The recent post, by nuttyfarmgirl,got me to thinking about all the people I've come in contact with,over the years,that had an interest in tractors,cars etc.
Each person I had contact with,had asked simple questions(simple to me,anyway),in order to better understand the unit they had.In most cases,I could show them,one-on-one,what they needed to know,and a couple of times,let them use my shop & equipment(under my supervision). 
Some have become techs in their field of interest,and others have remained friends/customers.
SO,I'm asking the question,now,fellow tractor nuts: Have you taken a hand in getting some one started,outside of the forum?How has it turned out?


----------



## Country Boy (Mar 18, 2010)

I haven't had much time to help get someone started, but I sure hope to with my nephew. He loves working with his toy tools, and I hope to get him started on the real things as soon as he gets older (he's 4 now). I may be having a 15 year old kid (god I'm getting old!) helping in the shop at work this summer, so I hope to impart some knowledge and interest there.


----------



## Hoodoo Valley (Nov 14, 2006)

Country Boy said:


> I haven't had much time to help get someone started, but I sure hope to with my nephew. He loves working with his toy tools, and I hope to get him started on the real things as soon as he gets older (he's 4 now). I may be having a 15 year old kid (god I'm getting old!) helping in the shop at work this summer, so I hope to impart some knowledge and interest there.
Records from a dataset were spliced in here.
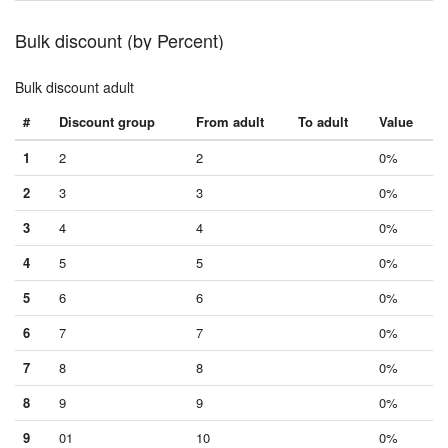
Bulk discount (by Percent)
Bulk discount adult
#
Discount group
From adult
To adult
Value
1
2
2
0%
2
3
3
0%
3
4
4
0%
4
5
5
0%
5
6
6
0%
6
7
7
0%
7
8
8
0%
8
9
9
0%
9
01
10
0%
That's such a good feel. I've helped many a kid getting into building. I love being a teacher, and utilizing constructive ways to hold their interest.


----------



## TecumsehBriggs (Jun 17, 2011)

There's a "slow" kid in the neighborhood (he's about 25) who always comes by when his mower or lawn tractor breaks down. He makes a little money mowing lawns in the area. His immediate neighbor is a mechanic & a landscaper (a marriage made in heaven, you would think), but the guy is not always around so he comes by me & asks questions. I've gone out of my way to help him out. I've installed a starter on his 14 hp Briggs opposed twin, sharpened the blades on his mower deck & showed him how to lube the mandrels & a handful of other projects. The only time I charged him anything, it was a bottle of Pepsi. I told him he really needs to take a course on small engines, or at least invest in a few books. 

One time he came by with a broken mower that belonged to a neighbor I didn't like. He asked me if I would help him fix it & I said "NO". I explained what the guy did to raise my ire & he understood. I told him it was nothing personal, but if he wanted to make a living at fixing mowers, he needed a better understanding of their operation.

I'm blessed with the ability to figure things out, even if I have no previous experience with a certain item. I also know a few people that help me out when I need it, so I try to help others the best I can.


----------